La sélection des saints dans les médaillons peut nous aider à mieux cerner la date et les circonstances pour lesquelles cette oeuvre a été brodée. Les représentations des saintes Pélagie et Anne et de saint Gregoire se rapportent toutes à des membres de la famille immédiate de Dimitri Andreivich Stroganov et les associent symboliquement aux saints dirigeants de l’Église orthodoxe russe. La canonisation du métropolite Philippe II de Moscou, en 1652, donne la date la plus proche possible pour la broderie – une date qui correspond assez étroitement aux exemples stylistiquement comparables des ateliers Stroganov.

Église de Saint Grégoire de Neocaesarea, Moscou, construite à partir de 1662 © Photo d’Alexei Lidov
Un dernier détail peut aider à affiner davantage la date : le placement de saint Grégoire dans le bord supérieur de l’épitaphios, immédiatement à gauche de Dieu le Père. Son apparition à cette place d’honneur, en face de la figure ailée de Jean-Baptiste, indique probablement que la pièce a été brodée pour une église ou un monastère dédié à Saint Grégoire. Un candidat probable est l’église de Saint Grégoire de Neocaesarea dans la région de Zamoskvorech’e (près de Moscou). La reconstruction monumentale sur le site d’une ancienne église en bois a été commandée par le tsar Aleksei Mikhailovich et les travaux ont commencé en 1662.

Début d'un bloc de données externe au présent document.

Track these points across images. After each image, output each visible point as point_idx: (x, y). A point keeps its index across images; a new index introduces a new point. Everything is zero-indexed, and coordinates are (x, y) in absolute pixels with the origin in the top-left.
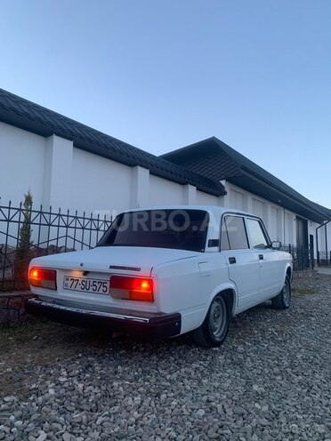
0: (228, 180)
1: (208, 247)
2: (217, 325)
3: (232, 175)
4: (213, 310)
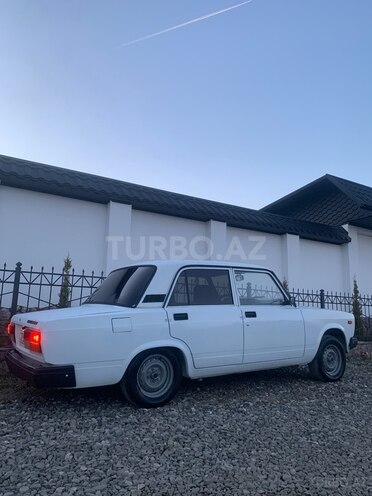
0: (352, 223)
1: (144, 302)
2: (156, 385)
3: (356, 217)
4: (146, 369)
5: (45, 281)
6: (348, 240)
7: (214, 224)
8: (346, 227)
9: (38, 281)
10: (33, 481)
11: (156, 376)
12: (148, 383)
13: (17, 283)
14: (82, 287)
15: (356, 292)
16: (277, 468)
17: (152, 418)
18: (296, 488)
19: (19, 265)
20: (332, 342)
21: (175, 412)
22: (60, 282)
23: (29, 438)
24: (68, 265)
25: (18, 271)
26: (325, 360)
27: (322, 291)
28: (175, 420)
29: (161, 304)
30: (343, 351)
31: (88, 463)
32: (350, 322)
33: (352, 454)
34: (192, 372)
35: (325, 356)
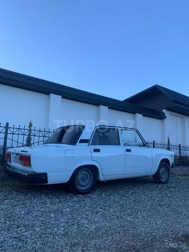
1: (79, 142)
2: (84, 183)
3: (169, 106)
4: (80, 176)
5: (20, 133)
6: (165, 117)
7: (102, 107)
8: (164, 111)
9: (17, 133)
10: (41, 226)
11: (85, 179)
12: (81, 182)
13: (6, 133)
14: (39, 136)
15: (169, 142)
16: (152, 219)
17: (85, 199)
18: (165, 228)
19: (7, 124)
20: (164, 165)
21: (95, 196)
22: (27, 134)
23: (29, 207)
24: (31, 125)
25: (7, 127)
26: (161, 173)
27: (154, 141)
28: (96, 200)
29: (87, 144)
30: (168, 170)
31: (64, 218)
32: (172, 156)
33: (183, 214)
34: (102, 178)
35: (161, 172)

En 1671, la nouvelle église servit de décor au mariage du tsar avec sa seconde épouse, Natalia Naryshkina, la mère du futur Pierre le Grand. Compte tenu de l’intérêt manifesté par les Stroganov pour soutenir les premiers membres de la dynastie des Romanov, il ne serait guère surprenant qu’ils aient fait un don à une nouvelle église importante commandée par le tsar, en particulier celle dédiée au nom-saint de Grigorii Dmitrievich Stroganov.